Attackers who are aiming for a specific company may pretend to be specific workers there. They often target new employees, who aren’t familiar with procedures yet. If Debby from Accounting sends you a request for a payment, don’t write back to Debby by replying to the email. Send her a separate email at the address you know is correct, or call her.
Healthcare providers and higher education are among the biggest targets of social engineering campaigns. They have lots of sensitive data, often poorly secured. Hospitals are especially dangerous targets for ransomware, because it could put lives at risk.
Alright, you know that you need to stay alert. What should you be looking for?
- Hover the mouse over links to see where they go. If the URL doesn’t look like it goes to the site it claims to go to, don’t click on it.
- If you get a strange phone call, consider hanging up and calling the person whom the caller claims to be.
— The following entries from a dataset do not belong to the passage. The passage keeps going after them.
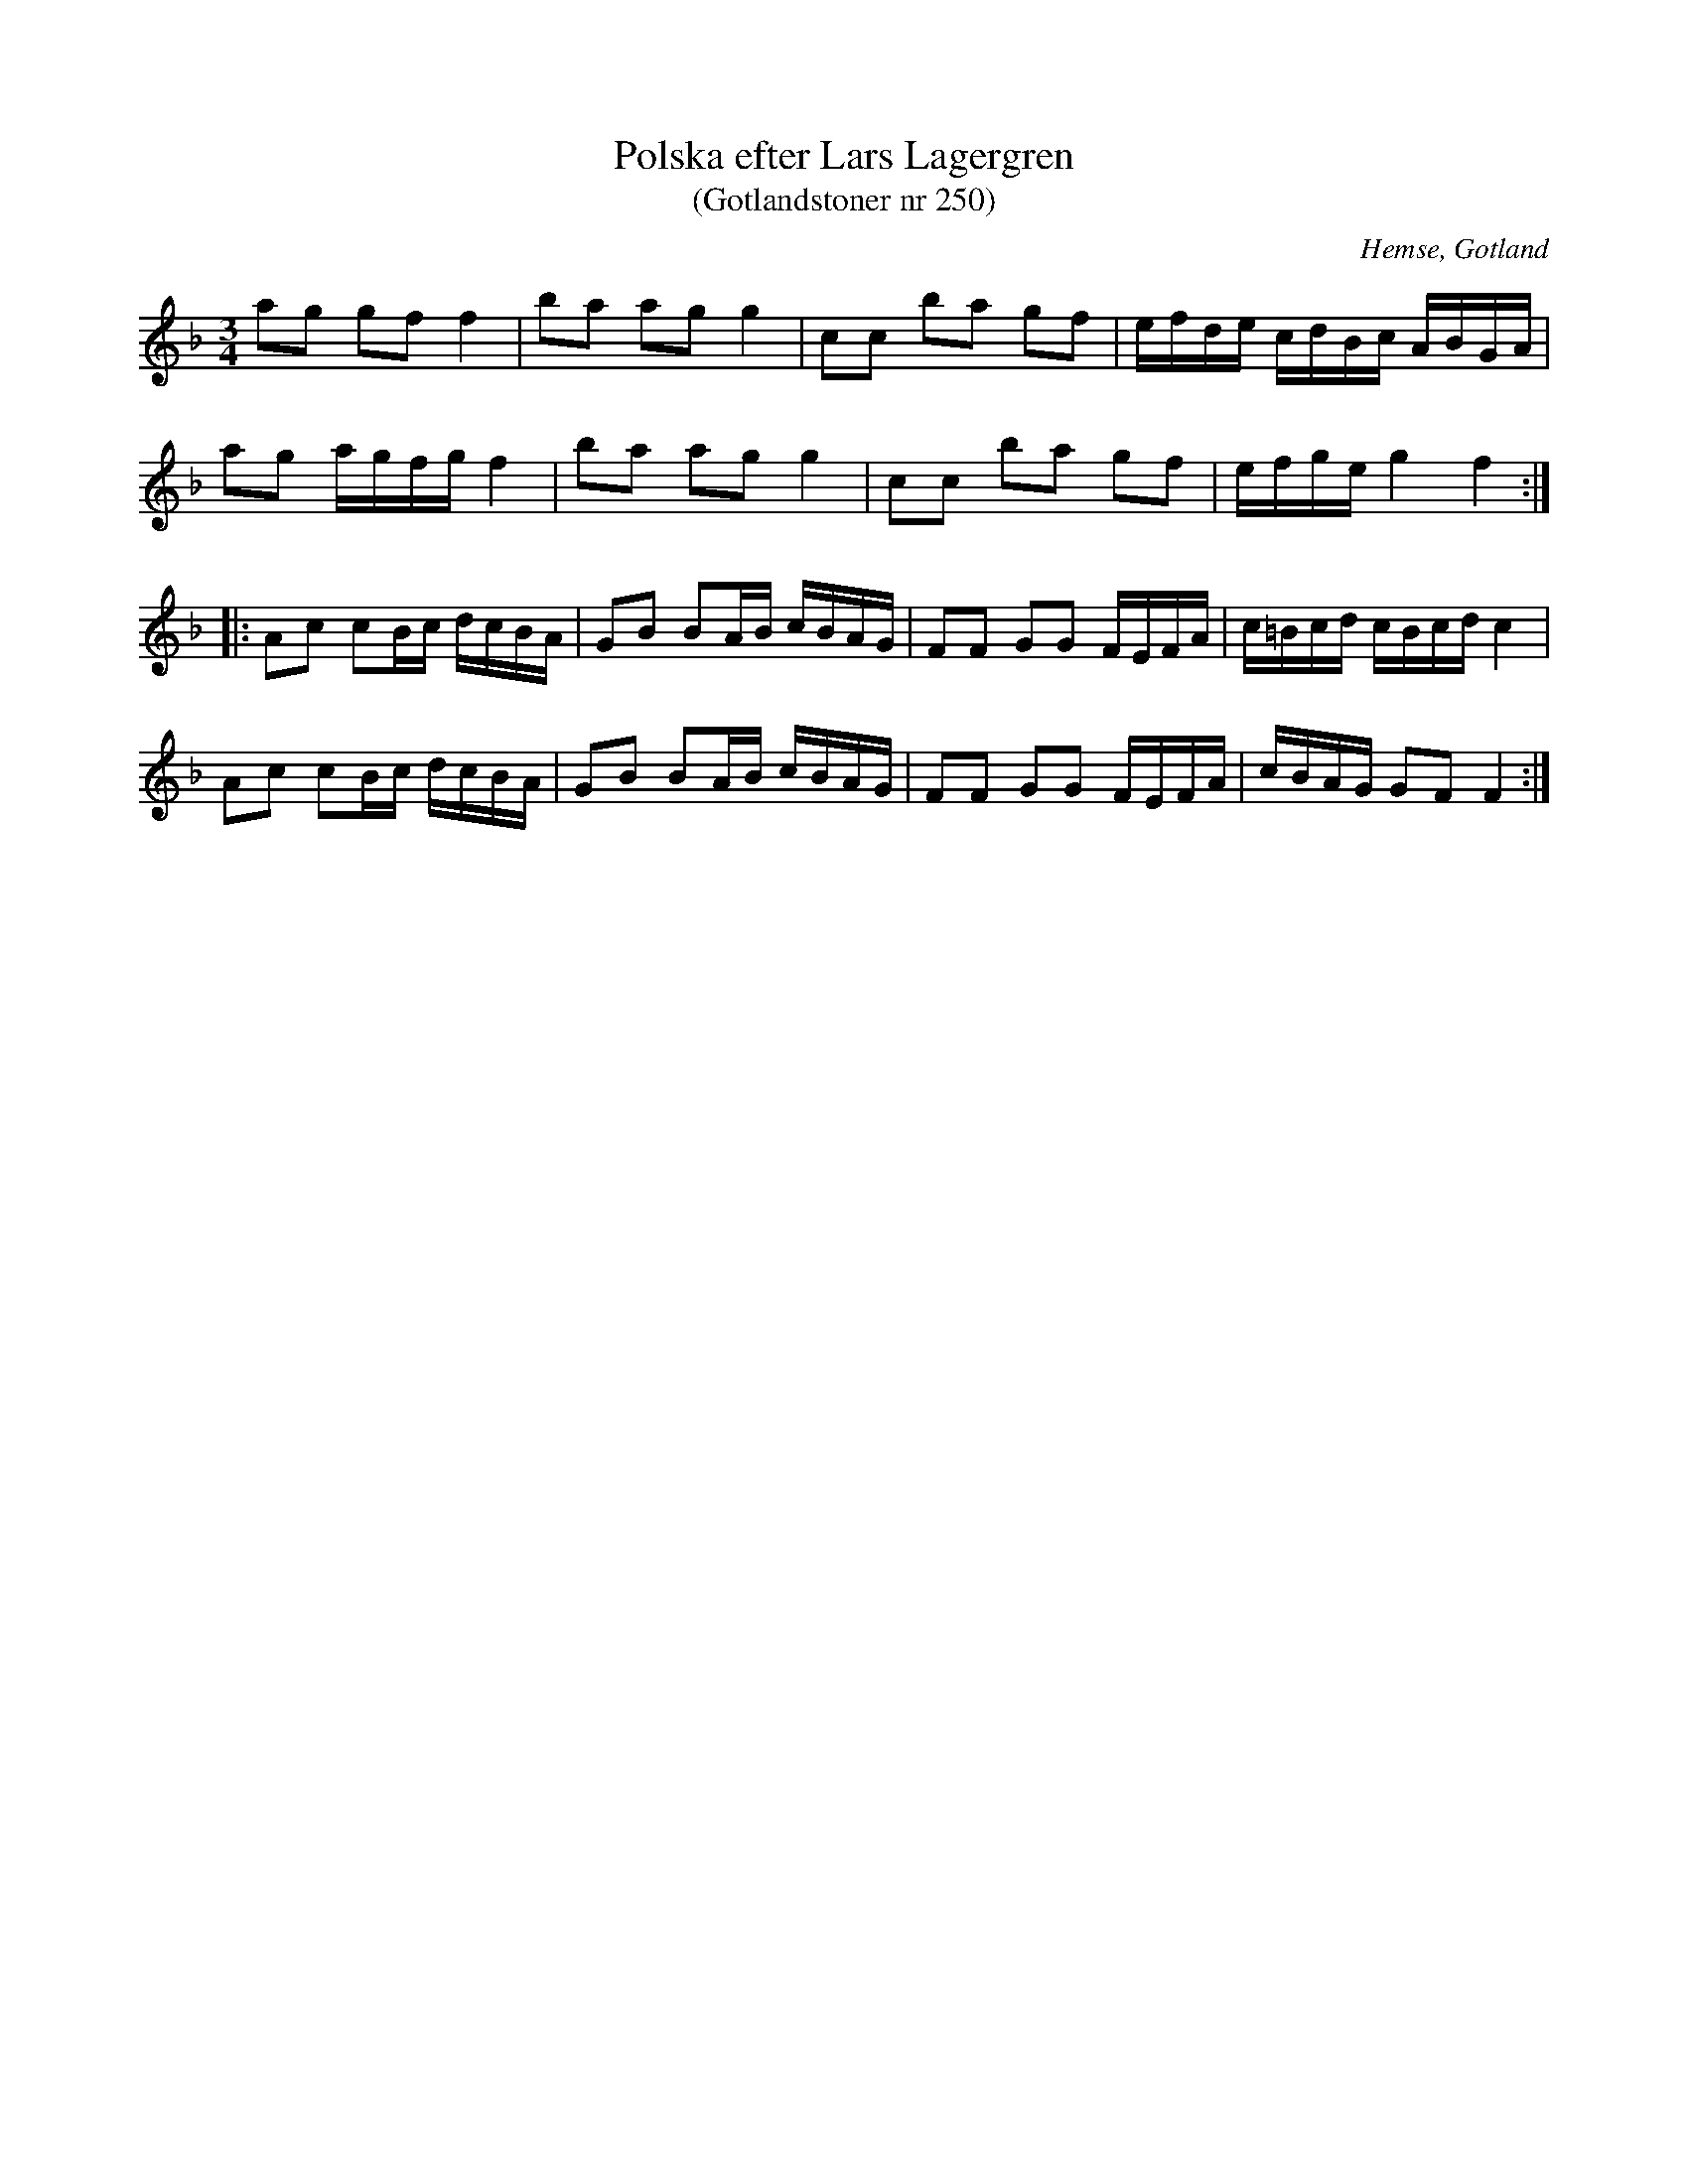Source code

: %%abc-charset utf-8

X: 250
T: Polska efter Lars Lagergren
T: (Gotlandstoner nr 250)
B: Gotlandstoner, nr 250 (länk)
B: Jämför SMUS - katalog M18 bild 79 nr 78 ur [[Notböcker/P E Ohlssons notbok]]
B: Jämför SMUS - katalog MMD66 bild 99 nr 64
B: Jämför SMUS - katalog Sm18 bild 60
R: Polska
S: efter Lars Lagergren 
O: Hemse, Gotland
M: 3/4
L: 1/16
K: F
a2g2 g2f2 f4 | b2a2 a2g2 g4 | c2c2 b2a2 g2f2 | efde cdBc ABGA | 
a2g2 agfg f4 | b2a2 a2g2 g4 | c2c2 b2a2 g2f2 | efge g4 f4 ::
A2c2 c2Bc dcBA | G2B2 B2AB cBAG | F2F2 G2G2 FEFA | c=Bcd cBcd c4 | 
A2c2 c2Bc dcBA | G2B2 B2AB cBAG | F2F2 G2G2 FEFA | cBAG G2F2 F4 :|

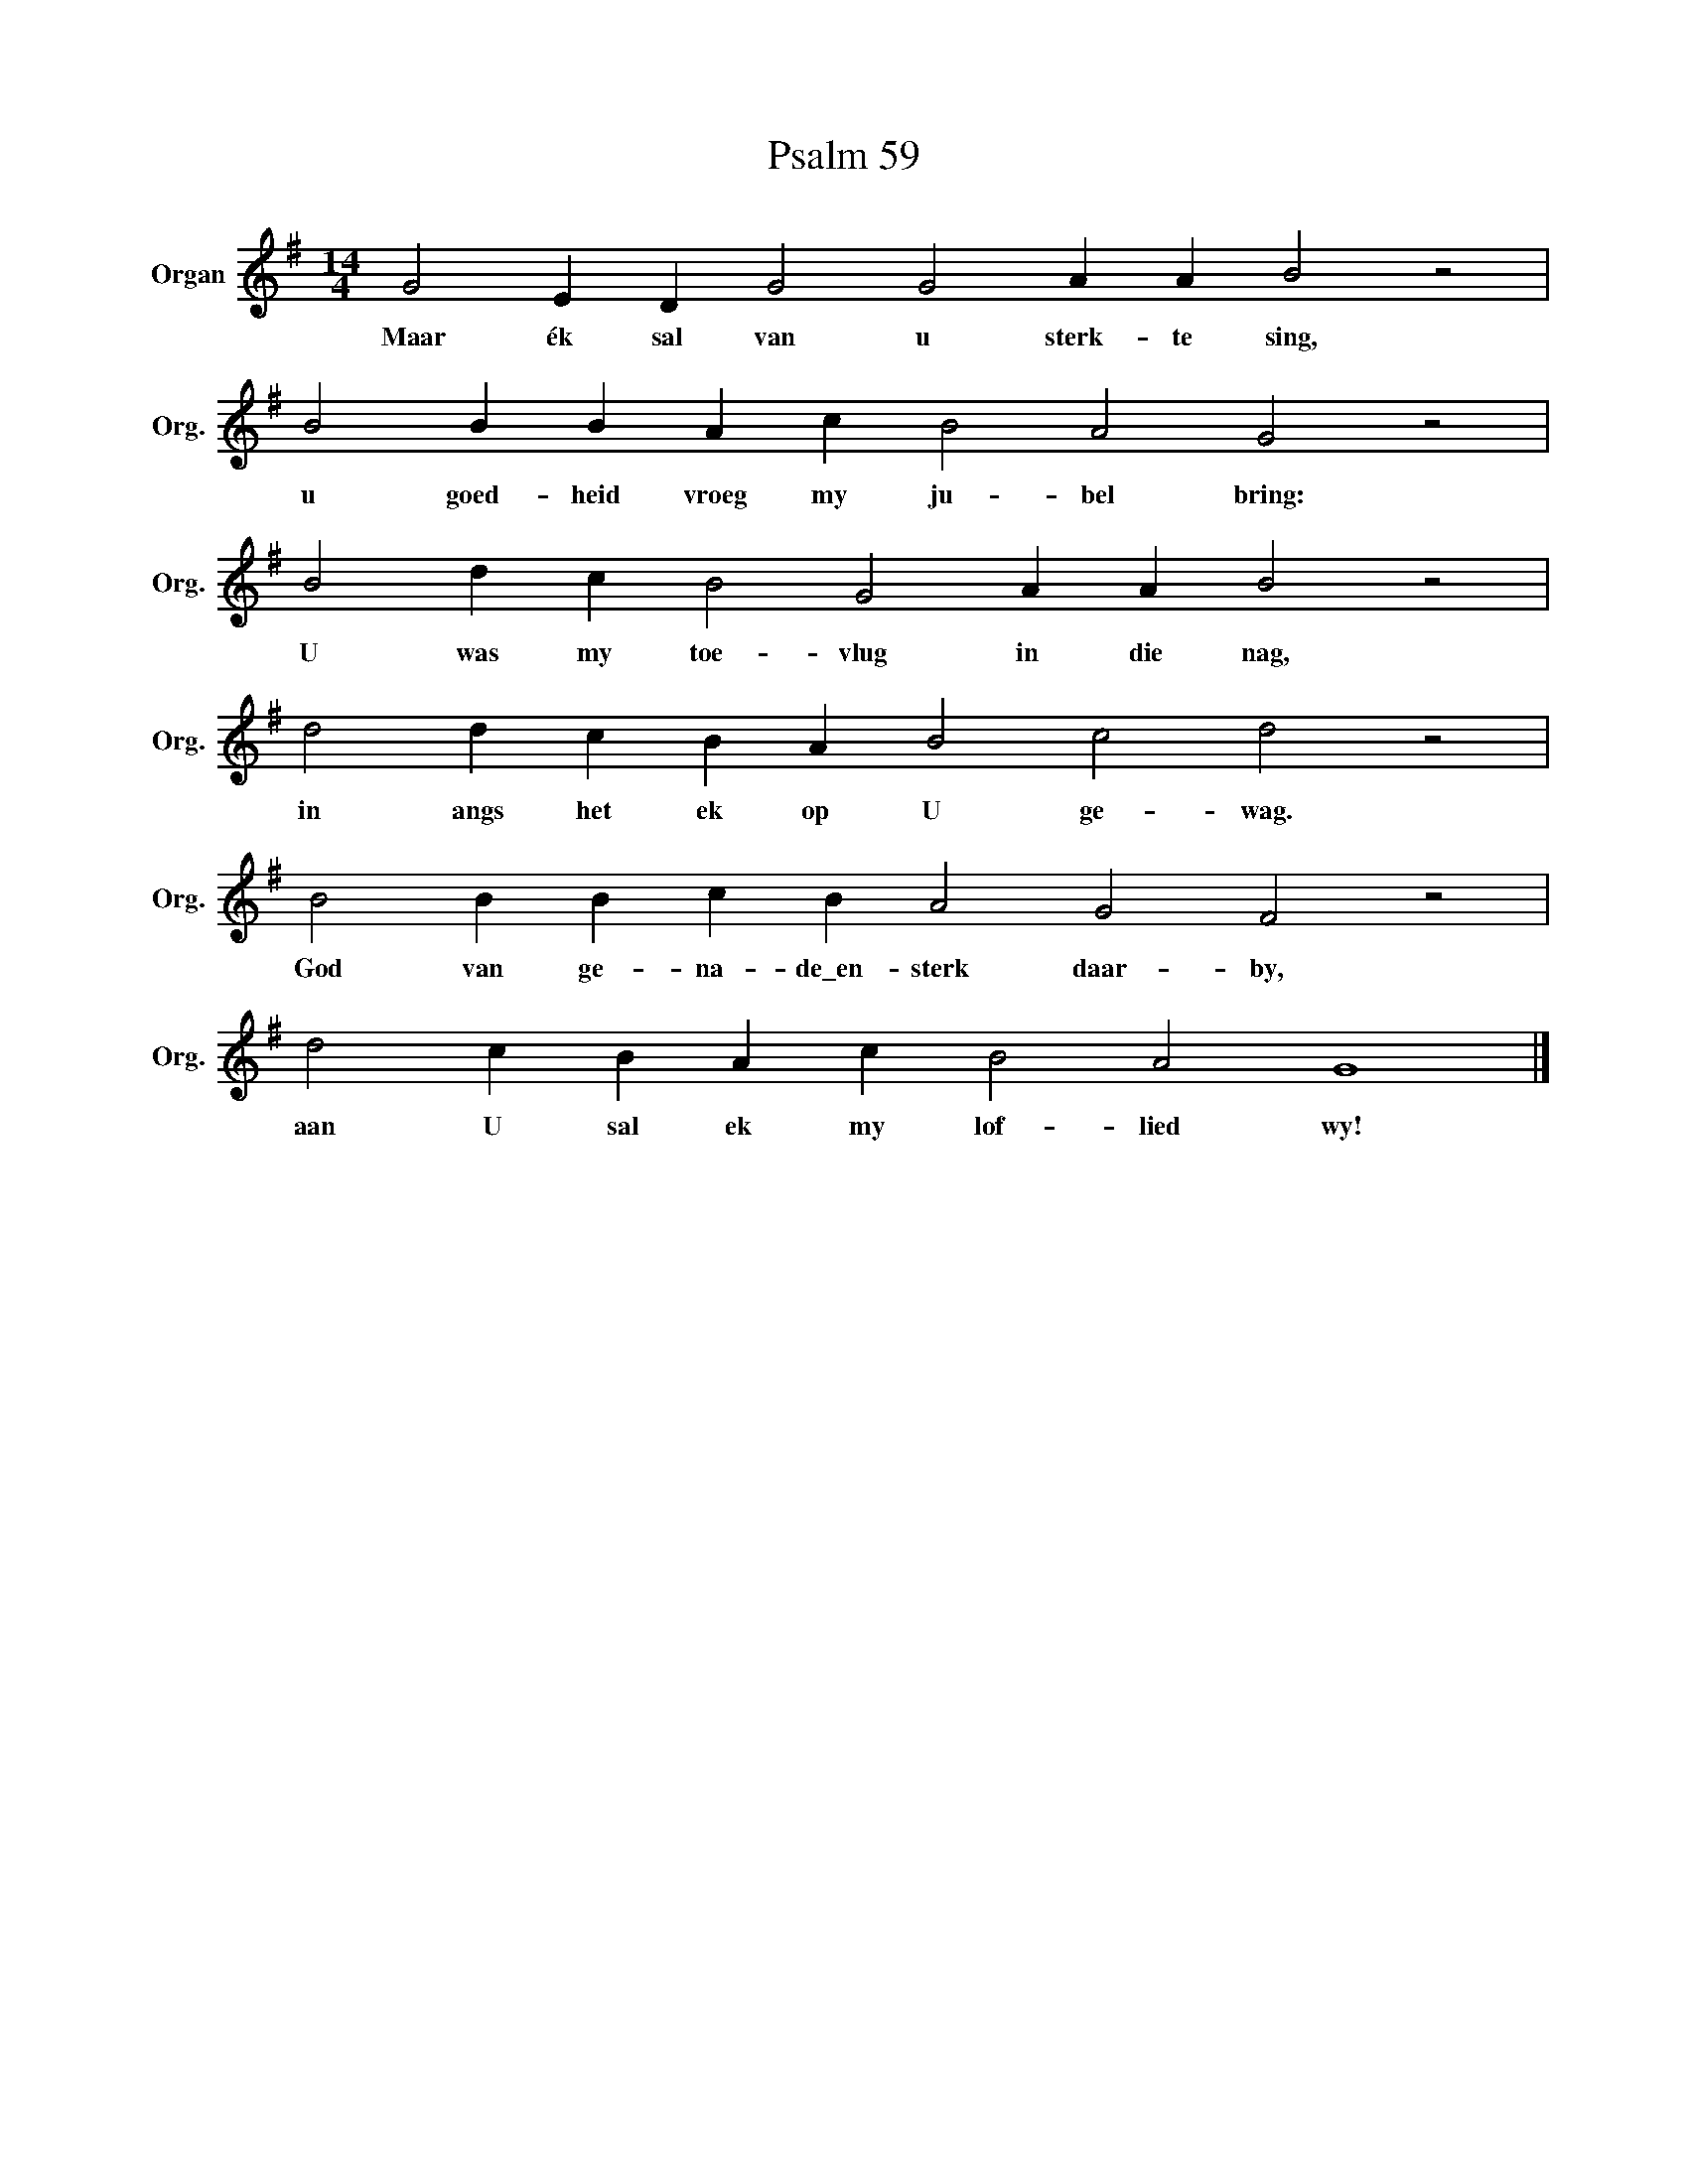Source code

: X:1
T:Psalm 59
L:1/4
M:14/4
I:linebreak $
K:G
V:1 treble nm="Organ" snm="Org."
V:1
 G2 E D G2 G2 A A B2 z2 |$ B2 B B A c B2 A2 G2 z2 |$ B2 d c B2 G2 A A B2 z2 |$ %3
w: Maar ék sal van u sterk- te sing,|u goed- heid vroeg my ju- bel bring:|U was my toe- vlug in die nag,|
 d2 d c B A B2 c2 d2 z2 |$ B2 B B c B A2 G2 F2 z2 |$ d2 c B A c B2 A2 G4 |] %6
w: in angs het ek op U ge- wag.|God van ge- na- de\_en- sterk daar- by,|aan U sal ek my lof- lied wy!|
Similarly, if you get a suspicious email claiming to be someone at your company, consider emailing them in a separate thread rather than replying directly to the email you received.
- Avoid opening email attachments if you aren’t certain who the sender is. Zip files and embedded macros in Microsoft Office files are common ways to hide malware.
- Read URLs and senders’ addresses carefully. Malicious sites may have obviously weird URLs, but many imitate normal sites. You might overlook that an address is something like “maiI” instead of “mail” (using an uppercase I to look like a lowercase l), or “email@example.com” instead of “firstname.lastname@example.org”.
- Don’t send sensitive data like passwords, personal information, financial information, and so on until you are extremely sure who you’re sending it to. Be suspicious when someone asks for it!
There is no software that makes it impossible to trick people. Social engineering requires social solutions. Some companies have tried to create a technical fix with remarkable projects like Lojban, zero-knowledge proofs, and fancy blockchain apps. But, since the dawn of mankind and the invention of the rock, whenever two people can communicate, one of them can try to trick the other. And one of them might fall for it. You just have to stay alert. And if you start to lose faith in humanity, watch animal rescue videos.